▶ _WORK ORDER_: What is needed is an exact retyping of each entry, pictures excluded.

▶ _MATERIAL SUPPLIED_:

▽

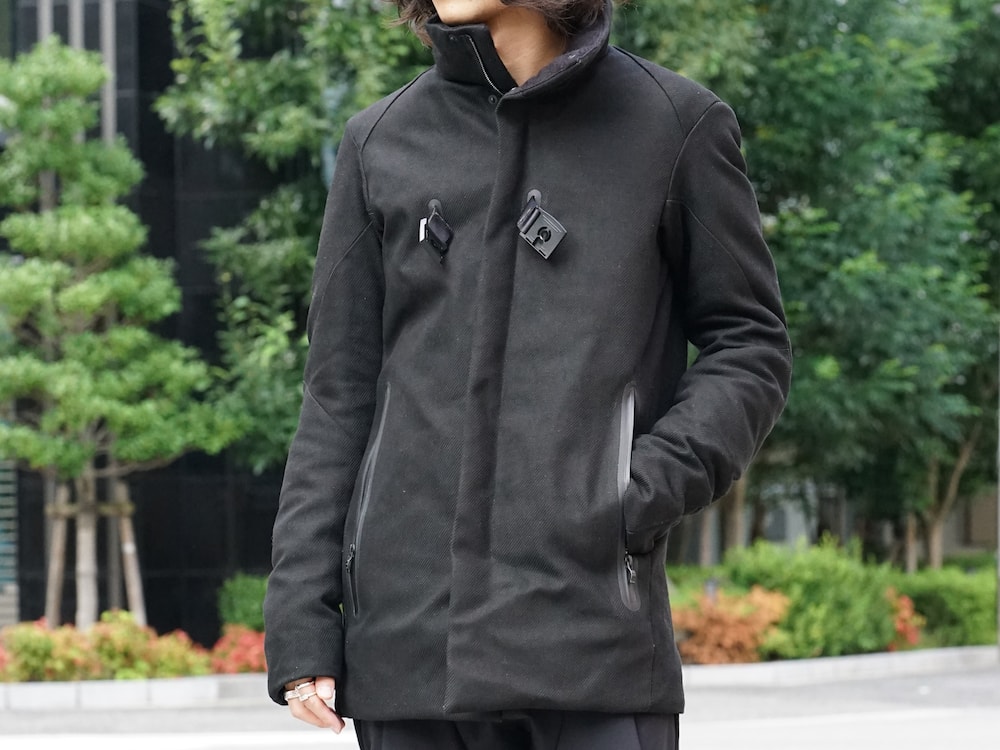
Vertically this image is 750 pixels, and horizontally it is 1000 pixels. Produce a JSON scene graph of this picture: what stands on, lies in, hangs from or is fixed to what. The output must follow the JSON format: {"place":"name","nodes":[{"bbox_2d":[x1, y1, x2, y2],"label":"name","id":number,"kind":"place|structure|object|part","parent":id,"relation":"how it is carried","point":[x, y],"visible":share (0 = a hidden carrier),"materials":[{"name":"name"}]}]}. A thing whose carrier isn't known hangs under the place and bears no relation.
{"place":"outdoors","nodes":[
{"label":"outdoors","id":0,"kind":"place"},
{"bbox_2d":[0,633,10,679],"label":"red shrub","id":1,"kind":"object","parent":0,"point":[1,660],"visible":0.47,"materials":[{"name":"red plant"}]},
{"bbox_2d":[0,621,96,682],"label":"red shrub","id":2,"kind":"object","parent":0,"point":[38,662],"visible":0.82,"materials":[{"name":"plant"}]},
{"bbox_2d":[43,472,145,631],"label":"tree support","id":3,"kind":"object","parent":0,"point":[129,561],"visible":0.67,"materials":[{"name":"brown wood"}]},
{"bbox_2d":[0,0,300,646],"label":"dark building","id":4,"kind":"structure","parent":0,"point":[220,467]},
{"bbox_2d":[0,457,17,588],"label":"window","id":5,"kind":"structure","parent":4,"relation":"in","point":[1,528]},
{"bbox_2d":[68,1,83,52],"label":"pole","id":6,"kind":"object","parent":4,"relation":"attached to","point":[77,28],"visible":0.12,"materials":[{"name":"metal"}]},
{"bbox_2d":[0,656,998,749],"label":"road","id":7,"kind":"structure","parent":0,"point":[963,723],"materials":[{"name":"grey concrete"}]},
{"bbox_2d":[0,672,275,710],"label":"curb","id":8,"kind":"structure","parent":7,"relation":"on","point":[127,694],"materials":[{"name":"grey concrete"}]},
{"bbox_2d":[260,0,791,747],"label":"man","id":9,"kind":"object","parent":7,"relation":"on","point":[493,53],"visible":0.98},
{"bbox_2d":[675,644,998,689],"label":"curb","id":10,"kind":"structure","parent":7,"relation":"on","point":[897,656],"materials":[{"name":"grey concrete"}]},
{"bbox_2d":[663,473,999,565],"label":"building","id":11,"kind":"structure","parent":0,"point":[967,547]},
{"label":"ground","id":12,"kind":"structure","parent":0},
{"bbox_2d":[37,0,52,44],"label":"pole","id":13,"kind":"object","parent":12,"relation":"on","point":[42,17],"visible":0.13,"materials":[{"name":"metal"}]},
{"bbox_2d":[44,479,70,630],"label":"wooden stake","id":14,"kind":"object","parent":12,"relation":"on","point":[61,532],"visible":0.66,"materials":[{"name":"brown wood"}]},
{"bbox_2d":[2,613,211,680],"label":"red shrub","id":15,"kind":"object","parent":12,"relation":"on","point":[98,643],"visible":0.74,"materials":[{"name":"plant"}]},
{"bbox_2d":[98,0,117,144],"label":"pole","id":16,"kind":"object","parent":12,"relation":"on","point":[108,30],"visible":0.26,"materials":[{"name":"grey metal"}]},
{"bbox_2d":[0,34,242,630],"label":"pine tree","id":17,"kind":"object","parent":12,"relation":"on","point":[98,297],"visible":0.98,"materials":[{"name":"plant"}]},
{"bbox_2d":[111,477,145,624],"label":"wooden stake","id":18,"kind":"object","parent":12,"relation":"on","point":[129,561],"visible":0.66,"materials":[{"name":"brown wood"}]},
{"bbox_2d":[207,626,267,675],"label":"red shrub","id":19,"kind":"object","parent":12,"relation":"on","point":[249,646],"visible":0.67,"materials":[{"name":"red plant"}]},
{"bbox_2d":[216,573,268,633],"label":"shrub","id":20,"kind":"object","parent":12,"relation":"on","point":[239,610],"visible":0.48,"materials":[{"name":"green plant"}]},
{"bbox_2d":[154,0,433,471],"label":"tree","id":21,"kind":"object","parent":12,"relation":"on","point":[286,120],"visible":0.58,"materials":[{"name":"green plant"}]},
{"bbox_2d":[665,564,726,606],"label":"shrub","id":22,"kind":"object","parent":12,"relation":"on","point":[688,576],"visible":0.29,"materials":[{"name":"green plant"}]},
{"bbox_2d":[669,586,788,663],"label":"red shrub","id":23,"kind":"object","parent":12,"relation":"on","point":[736,629],"visible":0.7,"materials":[{"name":"orange plant"}]},
{"bbox_2d":[619,0,998,571],"label":"tree","id":24,"kind":"object","parent":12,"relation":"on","point":[866,70],"visible":0.75,"materials":[{"name":"green plant"}]},
{"label":"tree trunk","id":25,"kind":"part","parent":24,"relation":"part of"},
{"bbox_2d":[728,538,900,658],"label":"shrub","id":26,"kind":"object","parent":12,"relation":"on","point":[822,570],"visible":0.72,"materials":[{"name":"green plant"}]},
{"bbox_2d":[886,591,924,650],"label":"red shrub","id":27,"kind":"object","parent":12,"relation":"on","point":[914,637],"visible":0.47,"materials":[{"name":"red plant"}]},
{"bbox_2d":[893,565,996,648],"label":"hedge","id":28,"kind":"object","parent":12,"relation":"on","point":[961,595],"visible":0.63,"materials":[{"name":"green plant"}]},
{"bbox_2d":[996,331,999,654],"label":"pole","id":29,"kind":"object","parent":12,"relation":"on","point":[998,555],"visible":0.74,"materials":[{"name":"grey metal"}]}
]}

△

▶ _OUTPUT FOR THIS TASK_:
Vertically this image is 750 pixels, and horizontally it is 1000 pixels. Produce a JSON scene graph of this picture: what stands on, lies in, hangs from or is fixed to what. The output must follow the JSON format: {"place":"name","nodes":[{"bbox_2d":[x1, y1, x2, y2],"label":"name","id":number,"kind":"place|structure|object|part","parent":id,"relation":"how it is carried","point":[x, y],"visible":share (0 = a hidden carrier),"materials":[{"name":"name"}]}]}. A thing whose carrier isn't known hangs under the place and bears no relation.
{"place":"outdoors","nodes":[
{"label":"outdoors","id":0,"kind":"place"},
{"bbox_2d":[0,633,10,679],"label":"red shrub","id":1,"kind":"object","parent":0,"point":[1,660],"visible":0.47,"materials":[{"name":"red plant"}]},
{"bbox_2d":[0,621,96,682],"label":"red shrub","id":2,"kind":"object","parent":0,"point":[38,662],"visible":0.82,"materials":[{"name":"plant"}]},
{"bbox_2d":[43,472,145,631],"label":"tree support","id":3,"kind":"object","parent":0,"point":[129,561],"visible":0.67,"materials":[{"name":"brown wood"}]},
{"bbox_2d":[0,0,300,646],"label":"dark building","id":4,"kind":"structure","parent":0,"point":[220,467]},
{"bbox_2d":[0,457,17,588],"label":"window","id":5,"kind":"structure","parent":4,"relation":"in","point":[1,528]},
{"bbox_2d":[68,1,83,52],"label":"pole","id":6,"kind":"object","parent":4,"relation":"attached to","point":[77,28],"visible":0.12,"materials":[{"name":"metal"}]},
{"bbox_2d":[0,656,998,749],"label":"road","id":7,"kind":"structure","parent":0,"point":[963,723],"materials":[{"name":"grey concrete"}]},
{"bbox_2d":[0,672,275,710],"label":"curb","id":8,"kind":"structure","parent":7,"relation":"on","point":[127,694],"materials":[{"name":"grey concrete"}]},
{"bbox_2d":[260,0,791,747],"label":"man","id":9,"kind":"object","parent":7,"relation":"on","point":[493,53],"visible":0.98},
{"bbox_2d":[675,644,998,689],"label":"curb","id":10,"kind":"structure","parent":7,"relation":"on","point":[897,656],"materials":[{"name":"grey concrete"}]},
{"bbox_2d":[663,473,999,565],"label":"building","id":11,"kind":"structure","parent":0,"point":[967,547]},
{"label":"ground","id":12,"kind":"structure","parent":0},
{"bbox_2d":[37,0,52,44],"label":"pole","id":13,"kind":"object","parent":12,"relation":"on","point":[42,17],"visible":0.13,"materials":[{"name":"metal"}]},
{"bbox_2d":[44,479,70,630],"label":"wooden stake","id":14,"kind":"object","parent":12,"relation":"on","point":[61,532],"visible":0.66,"materials":[{"name":"brown wood"}]},
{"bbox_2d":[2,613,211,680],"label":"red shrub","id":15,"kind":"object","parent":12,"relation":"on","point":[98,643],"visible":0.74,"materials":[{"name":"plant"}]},
{"bbox_2d":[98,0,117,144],"label":"pole","id":16,"kind":"object","parent":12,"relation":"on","point":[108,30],"visible":0.26,"materials":[{"name":"grey metal"}]},
{"bbox_2d":[0,34,242,630],"label":"pine tree","id":17,"kind":"object","parent":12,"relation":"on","point":[98,297],"visible":0.98,"materials":[{"name":"plant"}]},
{"bbox_2d":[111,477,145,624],"label":"wooden stake","id":18,"kind":"object","parent":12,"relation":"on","point":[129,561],"visible":0.66,"materials":[{"name":"brown wood"}]},
{"bbox_2d":[207,626,267,675],"label":"red shrub","id":19,"kind":"object","parent":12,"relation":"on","point":[249,646],"visible":0.67,"materials":[{"name":"red plant"}]},
{"bbox_2d":[216,573,268,633],"label":"shrub","id":20,"kind":"object","parent":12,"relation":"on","point":[239,610],"visible":0.48,"materials":[{"name":"green plant"}]},
{"bbox_2d":[154,0,433,471],"label":"tree","id":21,"kind":"object","parent":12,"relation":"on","point":[286,120],"visible":0.58,"materials":[{"name":"green plant"}]},
{"bbox_2d":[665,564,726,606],"label":"shrub","id":22,"kind":"object","parent":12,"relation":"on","point":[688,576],"visible":0.29,"materials":[{"name":"green plant"}]},
{"bbox_2d":[669,586,788,663],"label":"red shrub","id":23,"kind":"object","parent":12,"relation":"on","point":[736,629],"visible":0.7,"materials":[{"name":"orange plant"}]},
{"bbox_2d":[619,0,998,571],"label":"tree","id":24,"kind":"object","parent":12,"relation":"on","point":[866,70],"visible":0.75,"materials":[{"name":"green plant"}]},
{"label":"tree trunk","id":25,"kind":"part","parent":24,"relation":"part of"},
{"bbox_2d":[728,538,900,658],"label":"shrub","id":26,"kind":"object","parent":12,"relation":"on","point":[822,570],"visible":0.72,"materials":[{"name":"green plant"}]},
{"bbox_2d":[886,591,924,650],"label":"red shrub","id":27,"kind":"object","parent":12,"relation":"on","point":[914,637],"visible":0.47,"materials":[{"name":"red plant"}]},
{"bbox_2d":[893,565,996,648],"label":"hedge","id":28,"kind":"object","parent":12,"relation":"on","point":[961,595],"visible":0.63,"materials":[{"name":"green plant"}]},
{"bbox_2d":[996,331,999,654],"label":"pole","id":29,"kind":"object","parent":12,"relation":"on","point":[998,555],"visible":0.74,"materials":[{"name":"grey metal"}]}
]}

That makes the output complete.